3. The National Tutoring Programme is improving disadvantaged young people’s access to tutoring – but it still has a long way to go to deliver on its ambitious promises

A new report from The Sutton Trust takes a detailed look at how the pandemic and the National Tutoring Programme (NTP) have impacted access to tutoring for different groups of students. Drawing on a range of survey data, the report finds that:

  • The establishment of the National Tutoring Programme (NTP) in 2020 has had a substantial impact on the tutoring landscape. In early 2020, 10% of secondary school leaders reported that one-to-one and small group tuition was their priority for pupil premium spending that year. By 2022 this was 34%
  • During the 2020/21 academic year 41% of year 11 pupils in state comprehensive schools reported being offered some type of tutoring by their school, with 28% taking it up. This compares to 9% undertaking private tutoring during this time
  • Across a variety of measures the pattern of school-based tutoring is the opposite of private tutoring. The most deprived schools have the lowest rates of private tutoring (19 percentage points lower than the least deprived), but the highest rates of school tutoring (13 percentage points higher than the least deprived).

As such, the report concludes that the NTP has been successful in broadening access to tutoring. However, echoing our ‘Levelling Up Tutoring’ report, Sutton Trust acknowledge that there is still more work to be done to sweat value out of the NTP. This includes recommendations made in our report, including folding the NTP into our core system of schooling, maintaining focus on disadvantaged pupils in the issuing of in-school tutoring entitlements, direction of funding to stimulate growth of tuition providers around the country and the postponing of cuts to the current tutoring subsidy for schools.

You can read the full report here.

4. Social Market Foundation report provides a roadmap for rolling out high quality, universal work experience

A recent report from the Social Market Foundation documents a decline in work experience access in recent years, before setting out ways forward to address this issue. They note that between 2004-2011, it was effectively mandatory for schools to offer work experience, but this stopped being the case after the Wolf review.

With a lack of a universal offer, certain groups of young people are more likely to access work experience opportunities than others. Students with an identified SEND in mainstream schools are even less likely to access work experience, while those independent schools are more likely.

Social Market Foundation recommend the government work towards a goal of universal mandatory work experience, estimating the cost at around £75m. Part of this funding would be put towards an online platform that would offer a range of virtual opportunities to young people.

Virtual work experience could be vital in helping young people who may otherwise have their possible opportunities limited by geography. This could be a real game-changer for those who are looking to get into highly specialised fields and/or industries that are not very prominent where they live.

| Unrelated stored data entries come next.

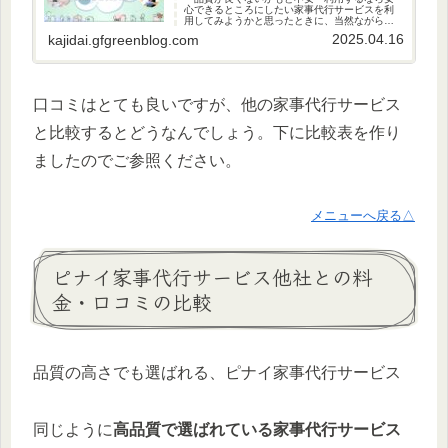
心できるところにしたい家事代行サービスを利
用してみようかと思ったときに、当然ながら品
質が気になるところです。掃除のレベル・家事
2025.04.16
kajidai.gfgreenblog.com
をこなすスピード・料理の腕・スタッフの人柄
など訪問するスタッフだけでなく...
口コミはとても良いですが、他の家事代行サービス
と比較するとどうなんでしょう。下に比較表を作り
ましたのでご参照ください。
メニューへ戻る△
ピナイ家事代行サービス他社との料
金・口コミの比較
品質の高さでも選ばれる、ピナイ家事代行サービス
同じように
高品質で選ばれている家事代行サービス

Read the full report here.

5. New survey analysis reveals how childcare costs vary across England

Nesta’s new analysis of the childcare and early years providers survey finds that the median pre-tax cost of an hour’s childcare is almost a third of the average hourly wage.

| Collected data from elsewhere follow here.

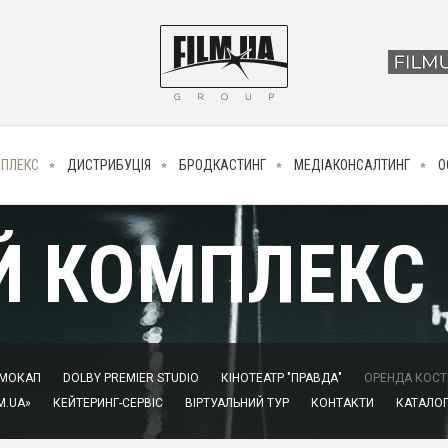
МПЛЕКС
ДИСТРИБУЦІЯ
БРОДКАСТИНГ
МЕДІАКОНСАЛТИНГ
О
Й КОМПЛЕКС
МОКАП
DOLBY PREMIER STUDIO
КІНОТЕАТР "ПРАВДА"
ОРЕНДА КОСТЮ
M.UA»
КЕЙТЕРИНГ-СЕРВІС
ВІРТУАЛЬНИЙ ТУР
КОНТАКТИ
КАТАЛОГ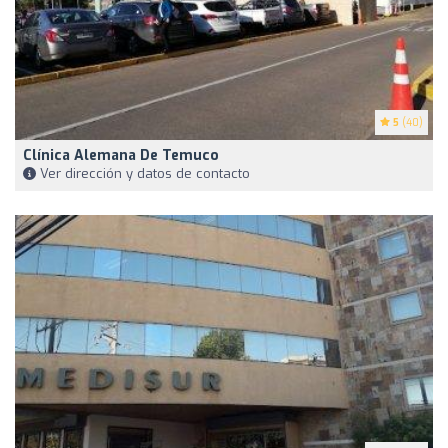
5
(40)
Clínica Alemana De Temuco
Ver dirección y datos de contacto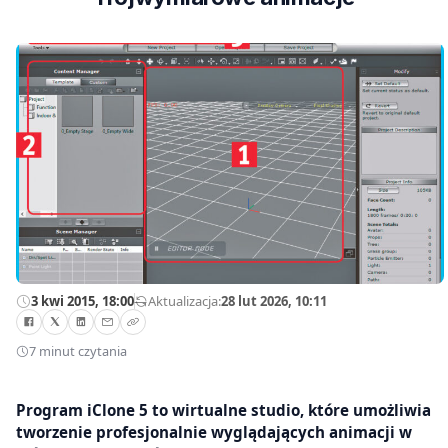
3 kwi 2015, 18:00
—
Aktualizacja:
28 lut 2026, 10:11
7 minut czytania
Program iClone 5 to wirtualne studio, które umożliwia
tworzenie profesjonalnie wyglądających animacji w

London is ‘England’s affordability blackspot’ when it comes to childcare, averaging £7.31 for an hour’s care for a child under two. However, an hour of childcare in Manchester, Leicester and Herefordshire is as expensive as some of the most affluent parts of the capital once median wage is accounted for. Nesta also offer a deep dive into London, exposing how childcare costs vary between local authorities in the capital. In CfEY’s home borough of Hackney, the affordability ratio is a very high 36%, with as many as 45% of children estimated to be growing up in poverty once housing costs are accounted for.

With parents across the country facing insurmountable childcare costs, it is no surprise to see childcare emerging as a key area of interest for Labour, with the Shadow Education Secretary, Bridget Phillipson, addressing Onward about the subject on Thursday.

Read the report here. Read about the childcare and early years providers survey here.